Eine Schalte nach Hongkong
Auch wichtige politische Veranstaltungen der Buchmesse werden als digitale Formate angeboten – etwa der "Weltempfang" mit Diskussionsrunden zur aktuellen Menschenrechtslage. Das diesjährige Motto lautet: "Europa – Kulturen verbinden". Die Lage der Geflüchteten auf Lesbos dürfte ein Thema sein. Das genaue Programm soll Ende der Woche bekannt gegeben werden.
Lars Birken-Bertsch aus dem Buchmessenteam hat vor allem mit dem Hessischen Rundfunk in der Festhalle auf dem Frankfurter Messegelände ein vielstündiges Programm auf die Beine gestellt. Bis zu 450 Menschen gleichzeitig können jeweils unter Hygienebedingungen teilnehmen. Etwa an einer Diskussionsrunde zur politischen Situation in Hongkong:
"Samstagnachmittag wird es für das Wort und die Freiheit 'Free Hongkong' eine Schalte mit Joshua Wong geben. Am Samstagabend werden wir Irvine Welsh und John Living live zu Gast haben. Erstmals treten die beiden Giganten der schottischen Literatur auf deutschem Boden auf."

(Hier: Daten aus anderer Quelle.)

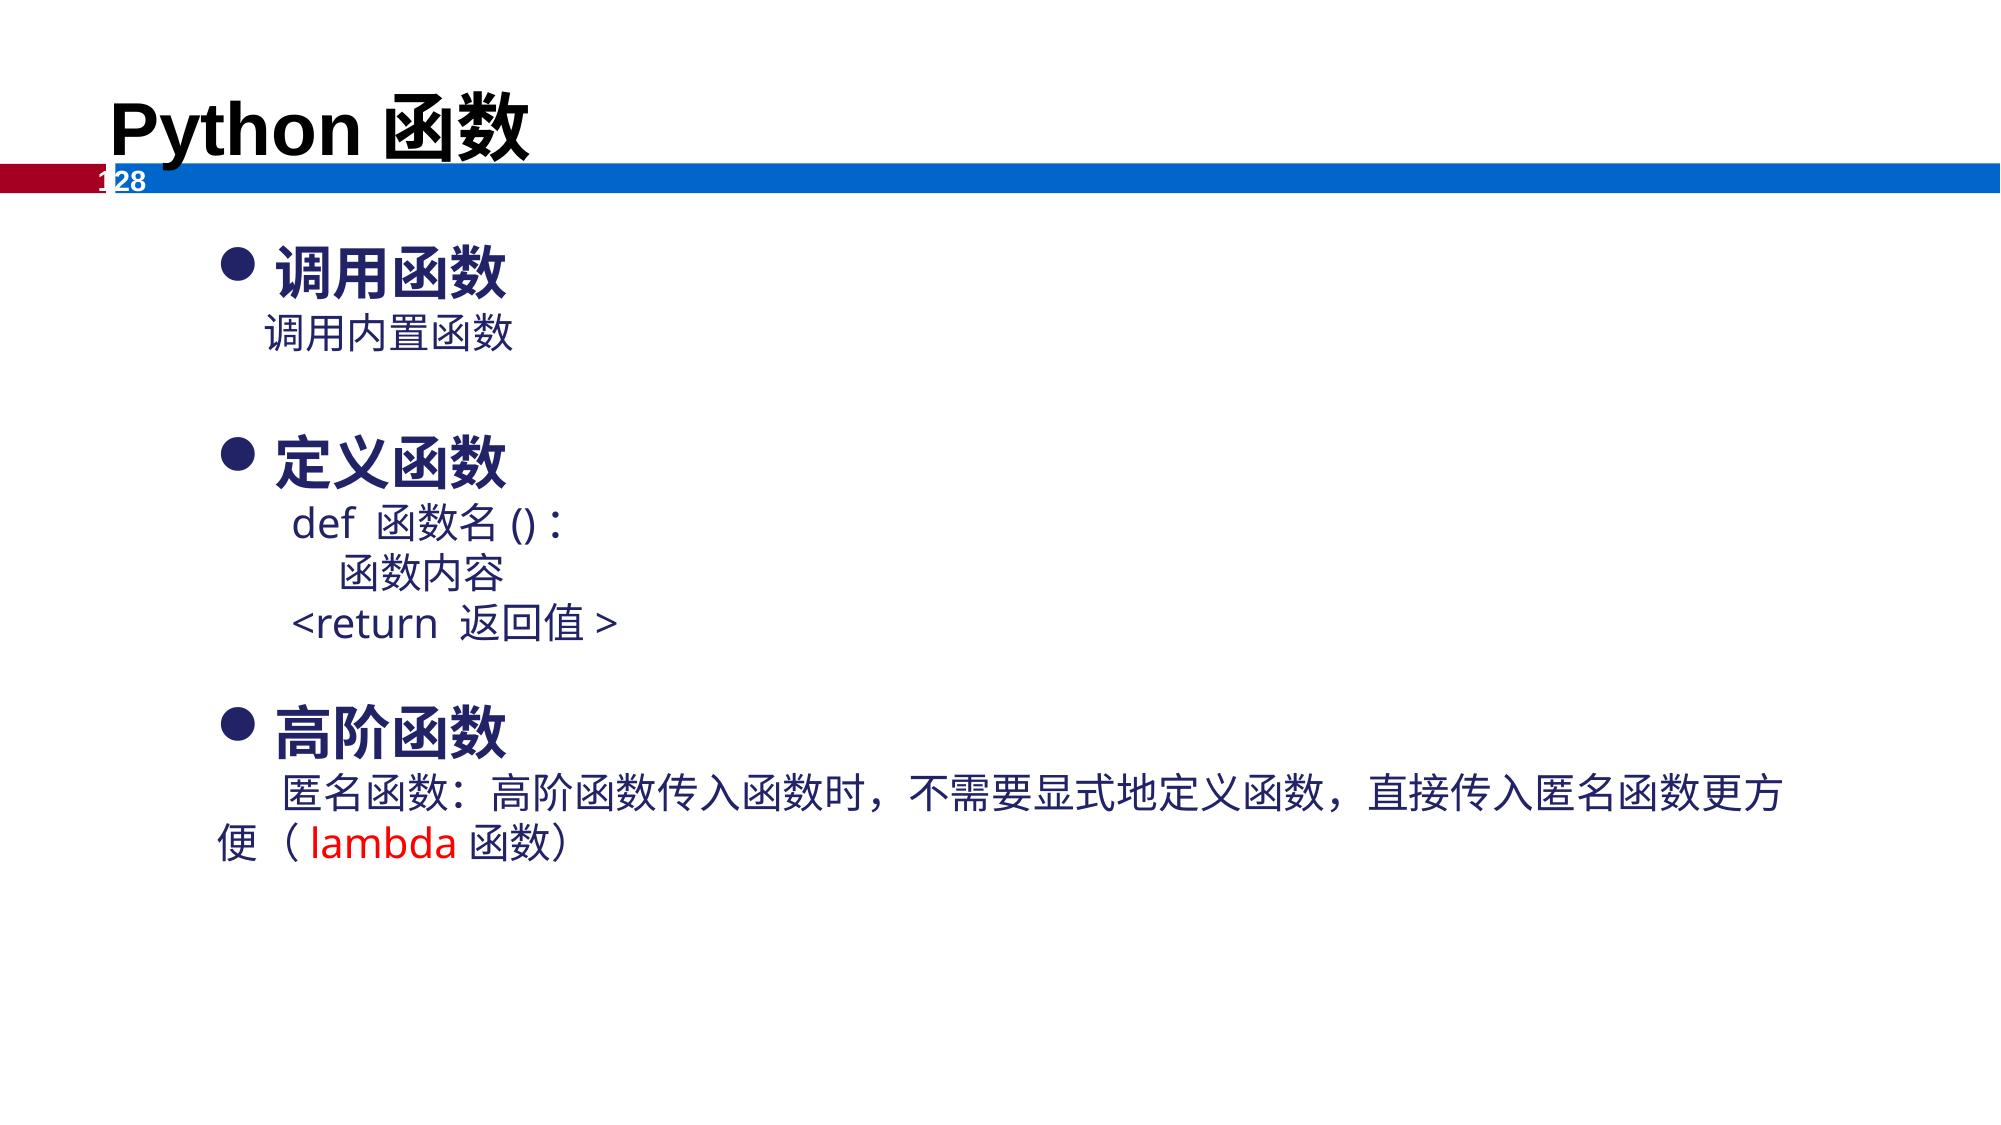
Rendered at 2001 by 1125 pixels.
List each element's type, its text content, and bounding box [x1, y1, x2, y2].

Hoffnung auf die Zeit nach der Pandemie
Zum 40. Geburtstag von Litprom, der Gesellschaft zur Förderung von Literatur aus Afrika, Asien und Lateinamerika, wird am 12. Oktober die Aufzeichnung eines Symposiums ausgestrahlt, das nach der Rezeption afrikanischer Literatur in Deutschland fragt.
Sehnsucht wecken nach Post-Pandemie-Nähe – das soll ein ganz anderes digitales Angebot. Sehnsucht etwa nach dem nächtlichen Absacker mit Verlagskolleginnen oder -kollegen an der in normalen Zeiten hoffnungslos überfüllten Bar des Hotels "Frankfurter Hof". In einer Live-Schalte in diese Bar, die in Pandemiezeiten hoffentlich eher spärlich besetzt ist, wird die Buchmesse augenzwinkernd daran erinnern, was irgendwann in Post-Corona-Zeiten in Frankfurt am Main wieder möglich sein könnte.